Issue 10: Mindreading

Issue 10: Mindreading

One Concept:

Most of us have experienced the sinking feeling in our gut that the email we just sent offended the recipient, leading to a non-response. All of us have questioned a boss’s decision once or twice, wondering what they were thinking and not asking them. Perhaps we’ve made up a story about someone on the team struggling to perform, concluding they don’t care, aren’t a good fit, or just don’t get it, four words that make my skin crawl.

Mindreading has many problems:

1. With few exceptions, our assumptions and conclusions are wrong

2. We forfeit the connection inherent in asking questions

3. We suffer through days and nights of scary stories, all between our ears, of what ‘they’ must think of us and the consequences of communicating the wrong thing or way.
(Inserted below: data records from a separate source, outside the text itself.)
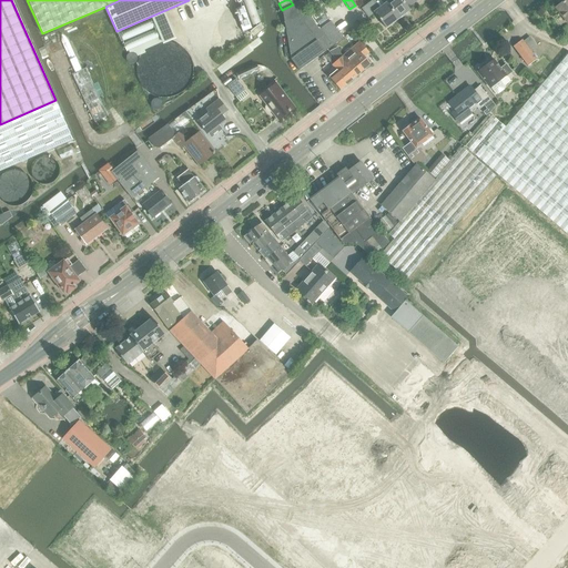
[(383,0),(373,0),(362,9),(368,18),(374,13),(385,29),(398,19),(386,4),(384,0),(383,0)]
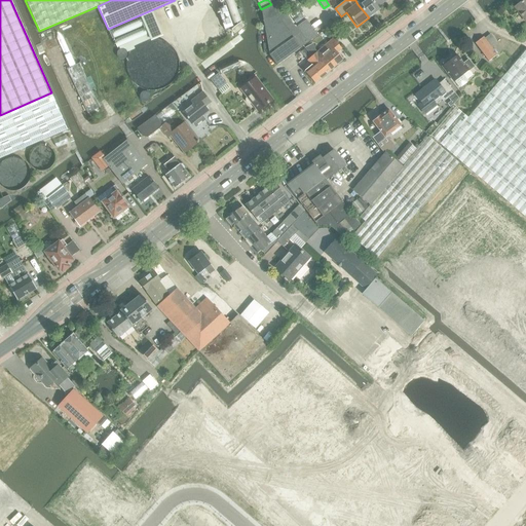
[(354,0),(355,0),(358,4),(369,17),(379,9),(378,7),(385,2),(383,0),(354,0)]
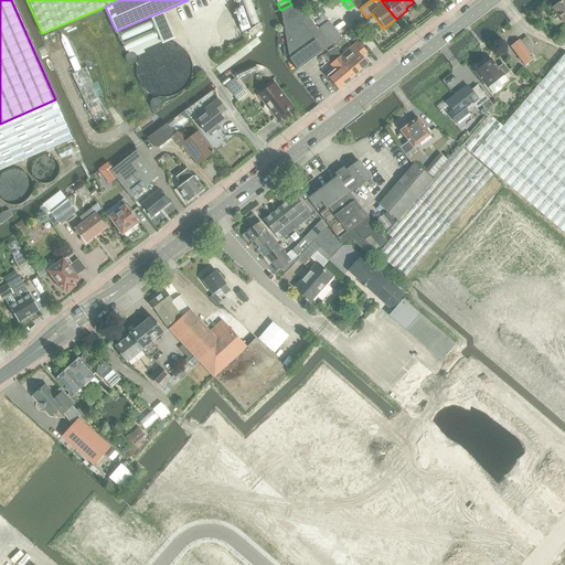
[(564,0),(563,0),(553,8),(564,23),(564,0)]
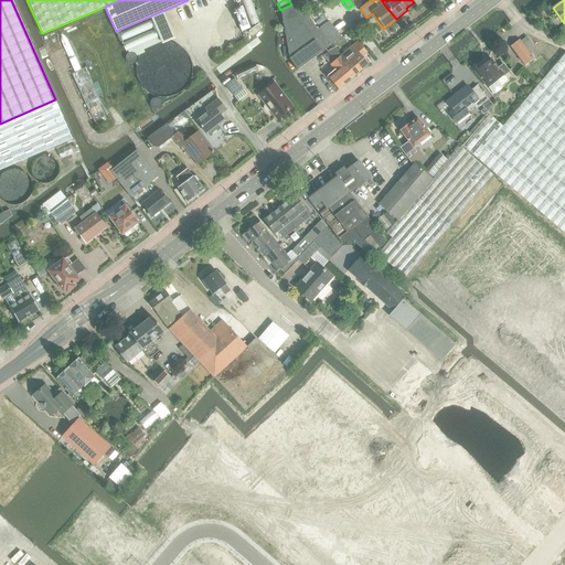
[(318,30),(309,20),(301,1),(281,10),(289,60),(297,71),(331,46),(327,41),(322,35),(318,30)]
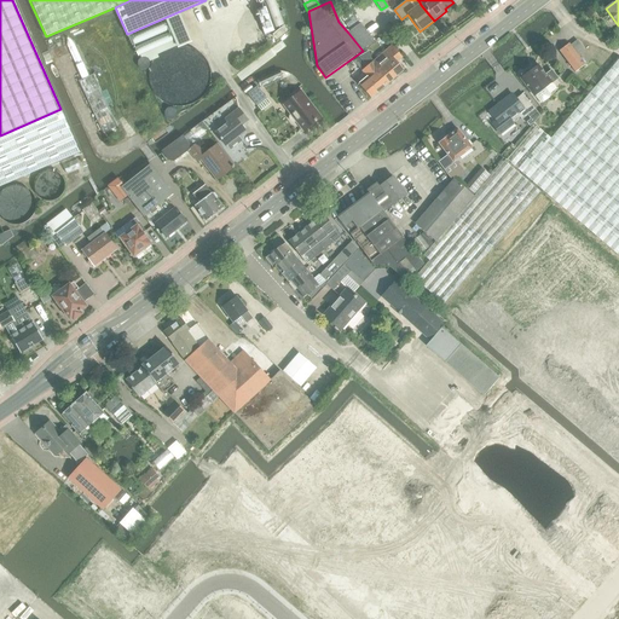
[(351,10),(341,17),(348,28),(358,21),(351,10)]
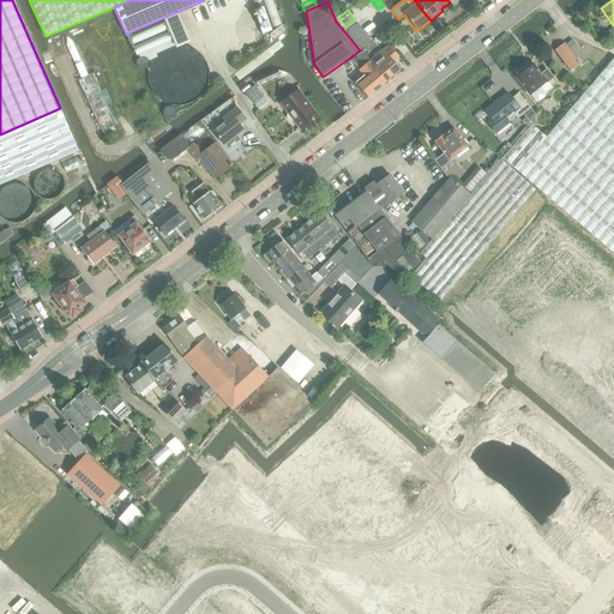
[(357,24),(345,32),(350,38),(362,30),(357,24)]
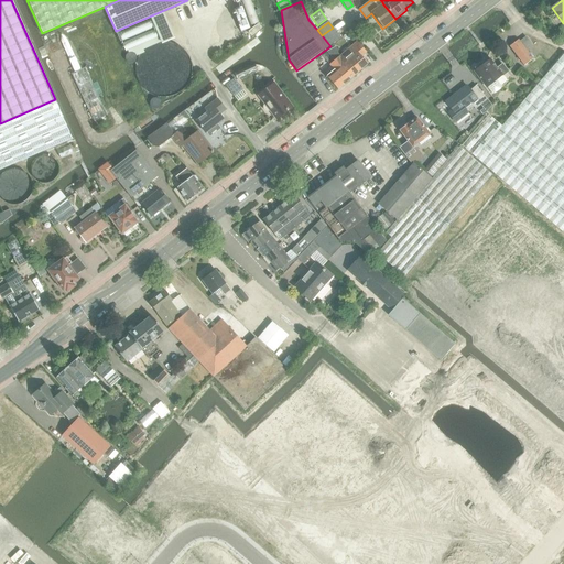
[(337,33),(333,28),(322,35),(326,41),(337,33)]
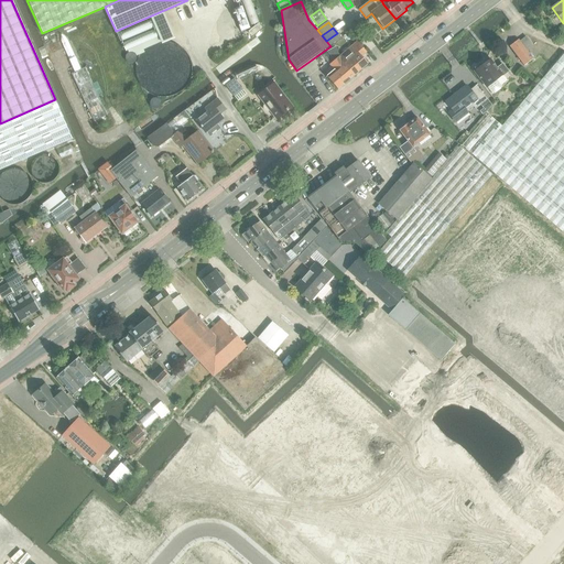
[(331,46),(342,39),(337,33),(326,41),(331,46)]
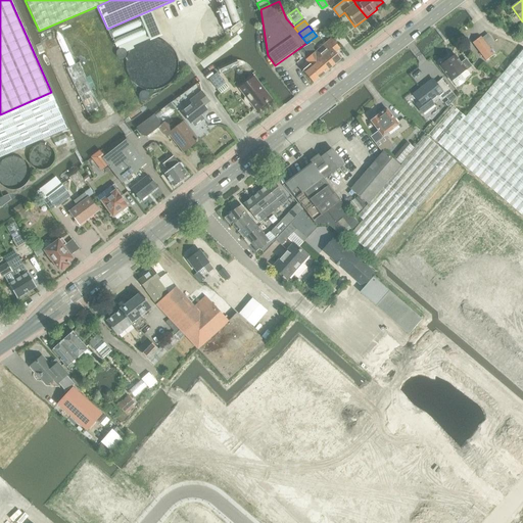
[(486,61),(494,55),(480,37),(472,43),(486,61)]
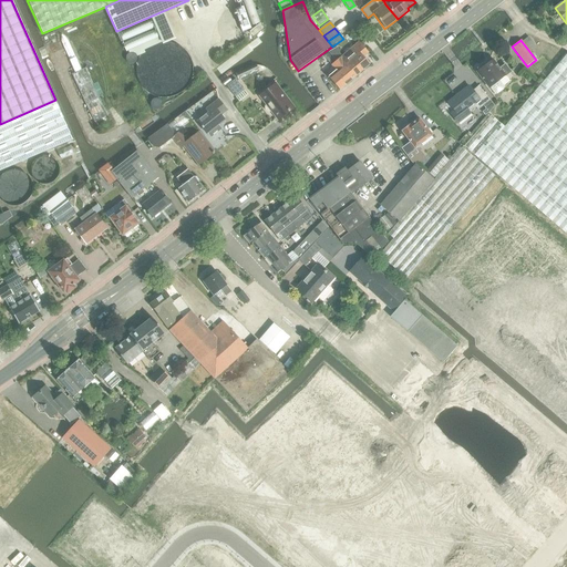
[(341,57),(336,48),(328,52),(329,52),(331,57),(336,61),(340,59),(356,76),(369,65),(363,58),(368,53),(359,42),(341,57)]
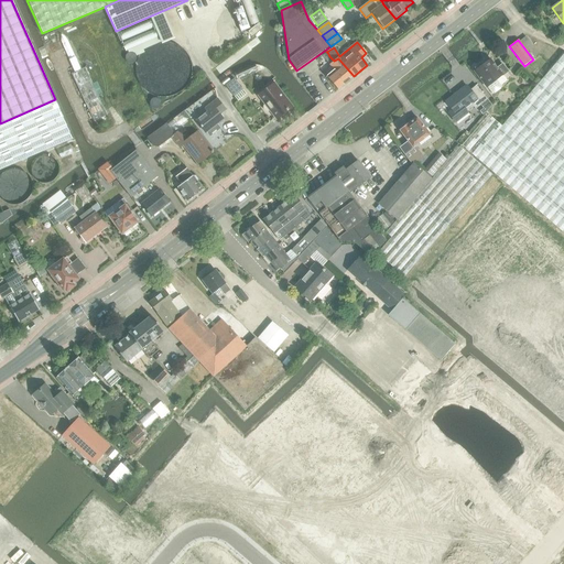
[(563,54),(520,106),(502,127),(486,112),(458,143),(473,155),(475,159),(563,234),(563,54)]
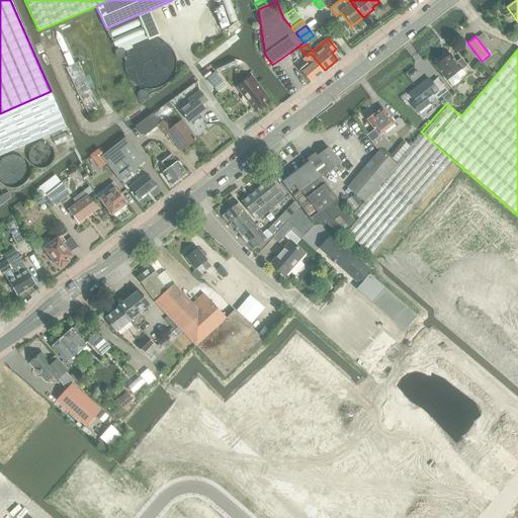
[(311,54),(307,56),(303,60),(307,65),(298,71),(310,83),(325,70),(311,54)]
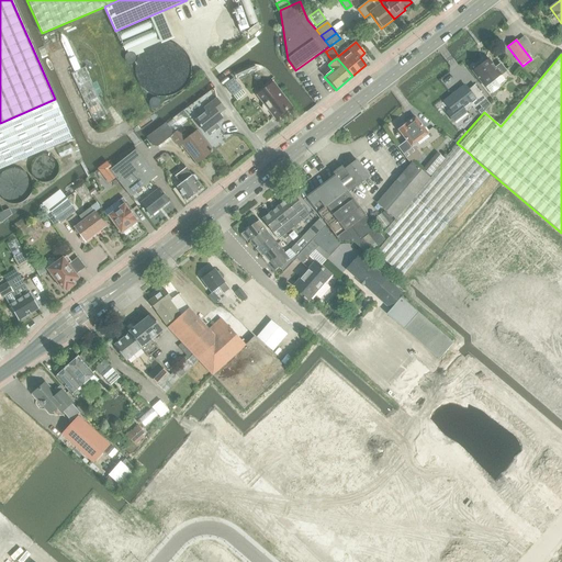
[(472,70),(485,88),(490,92),(492,93),(498,88),(498,86),(498,85),(504,79),(502,76),(506,71),(501,65),(495,68),(487,59),(480,65),(479,64),(473,68),(474,69),(472,70)]
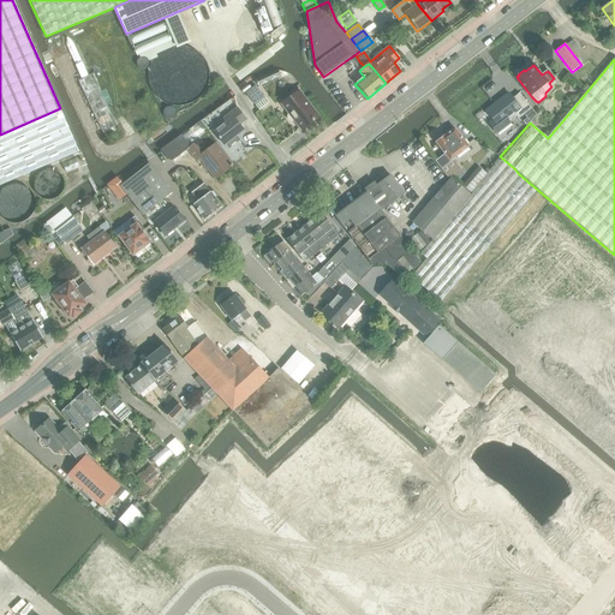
[(278,70),(256,81),(258,85),(280,76),(278,70)]
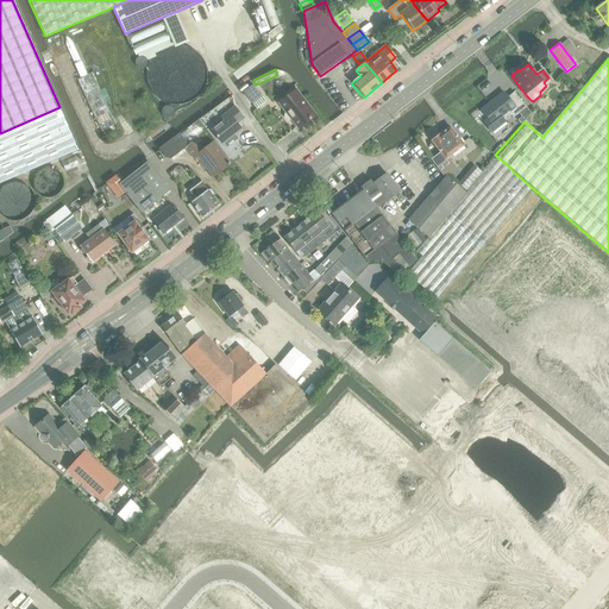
[(101,131),(115,124),(92,73),(77,80),(101,131)]
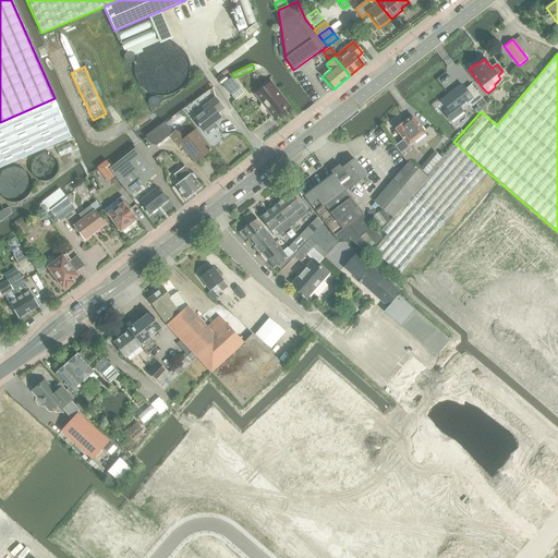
[(240,88),(231,77),(222,84),(231,95),(240,88)]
The most straightforward antidote to mindreading is to stop and ask questions instead. People don’t spend the time thinking about us the way our egos convince us they do. Everyone is working on their stuff, and getting even a few seconds of mindshare in a day is generous. Bosses make decisions with the information available and in a specific context at the time. People often struggle to perform when we don’t give them role, goal, or task clarity or the tools and training needed to be successful.

Two strategies:

  1. Start noticing and jotting down what happens just before your mental merry-go-round begins to spin without input from others. Count to ten and be aware of your breathing. Then, ask at least one question that helps center you on the current reality. What’s going on right now that I don’t yet understand?
  2. Find a trusted partner who also mindreads more than they would like. Think out loud with them and share the stories you are telling about a situation. Ask them to listen and point out stories vs. facts. Do the same for them. It generally takes less than a handful of times to notice the stories vs. facts yourself. The partner helps you practice interrupting the habitual pattern.

Three questions:

  1. What assumptions am I making, and what conclusions am I reaching based on stories?
  2. What are three examples of times I’ve told myself stories that, over time, I found were not even close to reality?
  3. What is the best way to communicate with this person on this issue that closes the feedback loop quickly and effectively?